Your objective: This exercise calls for copying every line below that holds the word "қаржыландыру".

** Opening Study material block **

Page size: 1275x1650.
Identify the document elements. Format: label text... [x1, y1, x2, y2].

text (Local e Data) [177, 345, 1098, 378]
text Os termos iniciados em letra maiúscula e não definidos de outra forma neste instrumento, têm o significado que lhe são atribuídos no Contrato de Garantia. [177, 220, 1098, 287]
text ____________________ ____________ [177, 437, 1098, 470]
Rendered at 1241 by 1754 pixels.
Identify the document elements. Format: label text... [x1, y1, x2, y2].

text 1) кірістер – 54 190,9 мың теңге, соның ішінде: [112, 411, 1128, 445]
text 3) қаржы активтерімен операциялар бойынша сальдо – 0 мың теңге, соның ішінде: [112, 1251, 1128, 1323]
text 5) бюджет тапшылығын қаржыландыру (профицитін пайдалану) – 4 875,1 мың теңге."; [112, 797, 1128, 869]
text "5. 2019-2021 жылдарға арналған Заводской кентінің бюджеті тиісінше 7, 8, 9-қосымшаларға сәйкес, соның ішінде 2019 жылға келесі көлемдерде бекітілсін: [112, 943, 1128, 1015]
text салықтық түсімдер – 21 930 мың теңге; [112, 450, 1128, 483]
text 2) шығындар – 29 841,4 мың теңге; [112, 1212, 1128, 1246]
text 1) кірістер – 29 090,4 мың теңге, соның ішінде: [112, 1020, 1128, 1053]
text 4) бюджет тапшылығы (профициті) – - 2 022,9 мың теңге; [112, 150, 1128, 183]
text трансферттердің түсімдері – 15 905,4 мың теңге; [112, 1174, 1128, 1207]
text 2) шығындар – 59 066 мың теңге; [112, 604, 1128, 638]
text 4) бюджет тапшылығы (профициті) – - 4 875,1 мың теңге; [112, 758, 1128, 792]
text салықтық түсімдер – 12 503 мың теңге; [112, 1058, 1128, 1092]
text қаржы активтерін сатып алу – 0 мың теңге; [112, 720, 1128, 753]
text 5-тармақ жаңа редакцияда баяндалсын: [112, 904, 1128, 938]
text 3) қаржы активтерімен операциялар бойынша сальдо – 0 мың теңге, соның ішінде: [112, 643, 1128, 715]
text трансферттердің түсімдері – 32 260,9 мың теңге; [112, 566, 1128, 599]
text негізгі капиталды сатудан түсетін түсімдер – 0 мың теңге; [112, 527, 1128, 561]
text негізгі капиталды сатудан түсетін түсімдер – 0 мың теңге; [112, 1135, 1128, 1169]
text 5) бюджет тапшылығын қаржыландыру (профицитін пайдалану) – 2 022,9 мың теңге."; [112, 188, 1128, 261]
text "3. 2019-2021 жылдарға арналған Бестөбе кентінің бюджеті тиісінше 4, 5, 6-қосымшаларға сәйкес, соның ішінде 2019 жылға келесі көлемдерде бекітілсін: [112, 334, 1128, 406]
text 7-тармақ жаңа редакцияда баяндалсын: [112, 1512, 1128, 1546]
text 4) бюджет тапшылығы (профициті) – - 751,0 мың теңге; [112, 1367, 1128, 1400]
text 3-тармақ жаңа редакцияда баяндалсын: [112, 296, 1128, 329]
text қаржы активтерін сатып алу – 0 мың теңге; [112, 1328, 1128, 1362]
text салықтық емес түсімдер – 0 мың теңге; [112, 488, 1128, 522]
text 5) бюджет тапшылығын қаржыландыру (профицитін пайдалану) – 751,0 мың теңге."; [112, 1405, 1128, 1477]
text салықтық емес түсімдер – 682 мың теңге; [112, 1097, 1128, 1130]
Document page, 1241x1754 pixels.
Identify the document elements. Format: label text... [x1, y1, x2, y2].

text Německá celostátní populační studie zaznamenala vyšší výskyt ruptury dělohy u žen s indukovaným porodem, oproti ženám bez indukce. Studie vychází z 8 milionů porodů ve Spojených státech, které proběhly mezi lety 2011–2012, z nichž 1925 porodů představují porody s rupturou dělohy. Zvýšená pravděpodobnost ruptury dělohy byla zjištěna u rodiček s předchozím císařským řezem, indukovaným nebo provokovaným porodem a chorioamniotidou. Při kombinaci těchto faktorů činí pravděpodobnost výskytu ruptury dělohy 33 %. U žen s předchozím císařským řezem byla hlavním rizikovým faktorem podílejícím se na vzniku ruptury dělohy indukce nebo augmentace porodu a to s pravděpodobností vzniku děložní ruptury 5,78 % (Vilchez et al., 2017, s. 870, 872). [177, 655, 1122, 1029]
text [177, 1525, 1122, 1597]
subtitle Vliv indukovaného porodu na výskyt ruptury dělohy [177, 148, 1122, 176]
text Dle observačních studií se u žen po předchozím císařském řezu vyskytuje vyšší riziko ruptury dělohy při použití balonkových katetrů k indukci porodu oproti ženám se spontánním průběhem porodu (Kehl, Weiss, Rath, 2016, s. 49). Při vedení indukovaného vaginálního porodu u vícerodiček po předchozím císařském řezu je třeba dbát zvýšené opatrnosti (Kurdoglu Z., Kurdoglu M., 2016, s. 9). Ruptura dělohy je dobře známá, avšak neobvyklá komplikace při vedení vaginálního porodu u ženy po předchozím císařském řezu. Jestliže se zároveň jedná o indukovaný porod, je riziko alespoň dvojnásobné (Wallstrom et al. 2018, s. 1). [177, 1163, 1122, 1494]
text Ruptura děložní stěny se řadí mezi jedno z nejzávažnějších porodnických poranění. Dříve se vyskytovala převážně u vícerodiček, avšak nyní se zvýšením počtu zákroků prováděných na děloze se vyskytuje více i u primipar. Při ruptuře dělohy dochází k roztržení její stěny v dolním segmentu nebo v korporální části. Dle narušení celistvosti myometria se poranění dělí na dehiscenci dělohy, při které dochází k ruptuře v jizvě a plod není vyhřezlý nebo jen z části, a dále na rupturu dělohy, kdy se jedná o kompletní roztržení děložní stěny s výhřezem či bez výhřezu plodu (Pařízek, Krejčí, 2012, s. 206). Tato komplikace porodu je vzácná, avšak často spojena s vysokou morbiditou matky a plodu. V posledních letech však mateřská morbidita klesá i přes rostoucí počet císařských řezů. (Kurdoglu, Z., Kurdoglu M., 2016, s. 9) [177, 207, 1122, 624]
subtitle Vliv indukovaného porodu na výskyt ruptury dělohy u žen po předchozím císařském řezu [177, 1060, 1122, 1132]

** Closing Study material block **

Output of the task:
text 5) бюджет тапшылығын қаржыландыру (профицитін пайдалану) – 4 875,1 мың теңге."; [112, 797, 1128, 869]
text 5) бюджет тапшылығын қаржыландыру (профицитін пайдалану) – 2 022,9 мың теңге."; [112, 188, 1128, 261]
text 5) бюджет тапшылығын қаржыландыру (профицитін пайдалану) – 751,0 мың теңге."; [112, 1405, 1128, 1477]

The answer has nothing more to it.